AI agents are changing work — and Dell’s John Roese says it’s just beginning
Dell’s global CTO and chief AI officer John Roese shares insights from nearly two years of running fully autonomous AI agents, arguing that agents will redefine work composition and require organizational redesign. He also discusses how 'tokenomics' complicates CapEx decisions, pushing CFOs toward hybrid AI.
To gain a better understanding of the longer-term impact that autonomous agents will have on the nature of work, Dell Technologies Inc. has been taking a closer look at how AI is already changing how work gets done.
This has been a central focus for John Roese (pictured), Dell’s global chief technology officer and chief AI officer. The company has been running fully autonomous agents for close to two years, and this has led to valuable insights, according to Roese.
“For the last six months, the two topics I’ve spent most of my time on have been tokenomics and the impact of agents, primarily AI agents, on the composition of work inside of companies,” he explained. “What is this going to do to work inside of companies and at the world level?”
Roese spoke with theCUBE’s Dave Vellante for theCUBE + NYSE Wired: AI Factories – Data Centers of the Future interview series, during an exclusive broadcast on theCUBE, SiliconANGLE Media’s livestreaming studio.
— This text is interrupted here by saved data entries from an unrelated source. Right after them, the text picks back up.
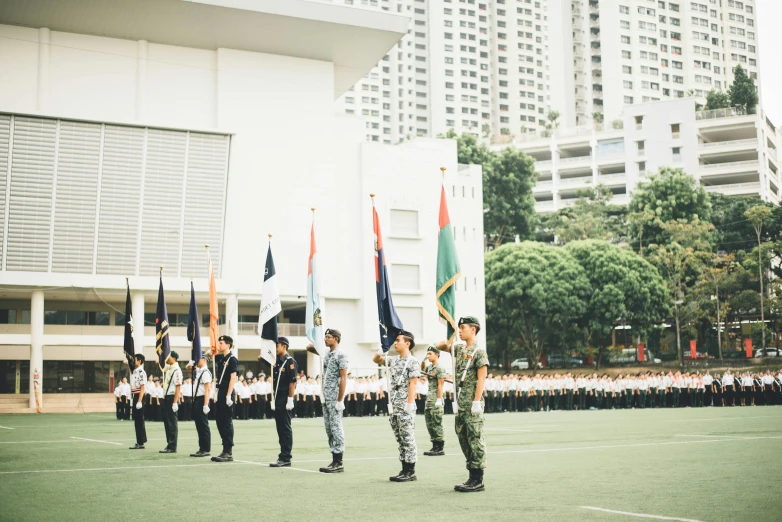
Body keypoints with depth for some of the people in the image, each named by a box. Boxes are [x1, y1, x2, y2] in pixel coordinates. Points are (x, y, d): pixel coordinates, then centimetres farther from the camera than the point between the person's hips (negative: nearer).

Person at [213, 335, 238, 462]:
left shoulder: (232, 359, -10)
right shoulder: (220, 358, 13)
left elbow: (233, 378, -17)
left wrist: (228, 396, -21)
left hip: (226, 394, -9)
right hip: (220, 394, 9)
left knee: (227, 422, -6)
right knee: (220, 421, 10)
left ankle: (228, 453, -3)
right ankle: (226, 450, 16)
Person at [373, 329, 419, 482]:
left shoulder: (412, 361, -8)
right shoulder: (393, 360, 14)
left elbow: (412, 383, -13)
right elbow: (376, 360, 23)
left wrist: (410, 403, -19)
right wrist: (381, 350, 3)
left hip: (405, 407, -8)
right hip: (393, 406, 8)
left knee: (408, 439, -3)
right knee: (400, 440, 10)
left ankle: (411, 472, 1)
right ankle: (405, 470, 15)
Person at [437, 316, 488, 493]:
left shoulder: (479, 352, -8)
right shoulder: (459, 349, 15)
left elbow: (481, 378, -13)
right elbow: (443, 346, 30)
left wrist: (476, 402, -19)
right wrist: (443, 343, 5)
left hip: (472, 405, -9)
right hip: (460, 405, 9)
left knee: (475, 440, -5)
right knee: (463, 440, 11)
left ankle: (478, 481, -2)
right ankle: (472, 477, 17)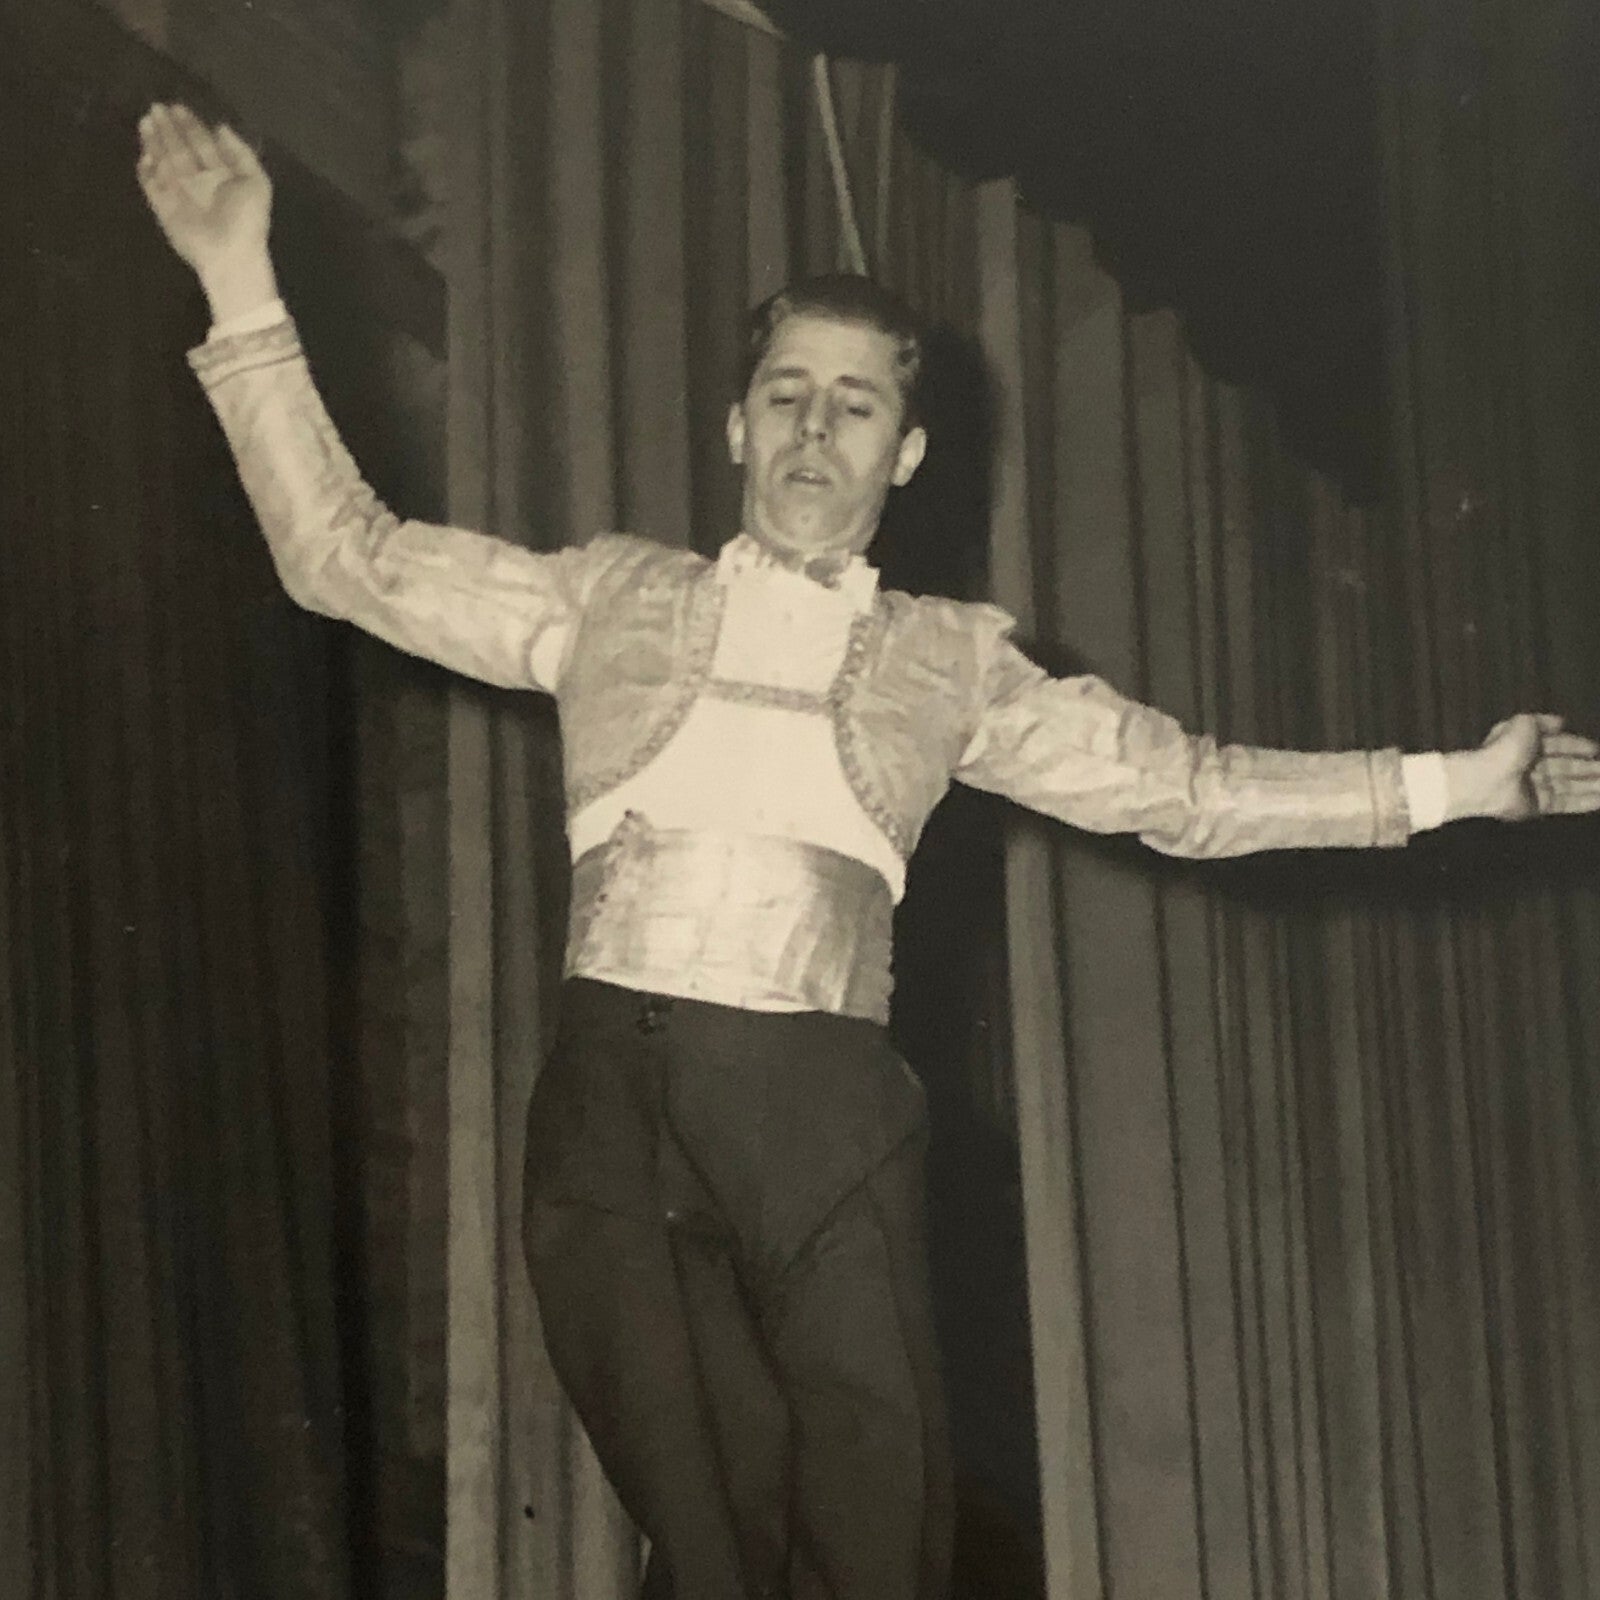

They discussed how AI is leading to major changes in job definitions and capital expenditures for organizations.
Autonomous agents and the future of jobs
Roese has been engaged with colleagues within Dell and industry experts outside of the company to identify a common language for job classifications. This will be a key element in being able to determine the most productive role for agents.
“The biggest conclusion was knowing what kind of work happens in your company in these classifications is essential because it creates a common language between what agents are going to do and what people are going to do,” Roese told theCUBE. “And if your goal as you move into agentic is to rebalance work between those two things, if you’re not even using the same language and you don’t even define it the same way, you have no hope. But if you do, it becomes really clear what parts of the jobs are going to move to agents, which ones aren’t, and that for the first time gives you clarity about what the future of jobs looks like.”
That clarity is further reinforced by a deeper understanding of what role agents should play within an organization. Roese believes this will require organizations to engage in a reevaluation of positions, based on the shifting balance of work between the human and the agent.
“It’s not because agents will do the job, but because they will extract types of work from every job, and that will free up space for that job to be redefined,” Roese said. “The consequence of that is that as you deploy agentic, there is a massive organizational design exercise that you have to think through because if you don’t do an organizational redesign, you will have a whole bunch of jobs that used to have 100% work inside of them that now have 30%. It just made it very clear to us that there’s a profound change coming.”
The deployment of AI agents is also driving changes in how CIOs and CFOs are thinking about capital expenditures. The use of advanced models to build agents has created a whole new field of “tokenomics,” where the cost of generating data to feed AI has complicated the CapEx picture.
“People suddenly realized that the API-based token production services are now usage based,” Roese noted. “They’re not flat rate. As you use more advanced models to do more advanced things, if the only way you can do that is over an API into some service that’s out of your control, the economics get quite complex. CFOs now care about hybrid AI because they know that it’s a way for them to control the economic expansion that could happen if they don’t have an ability to selectively place where they consume their tokens.”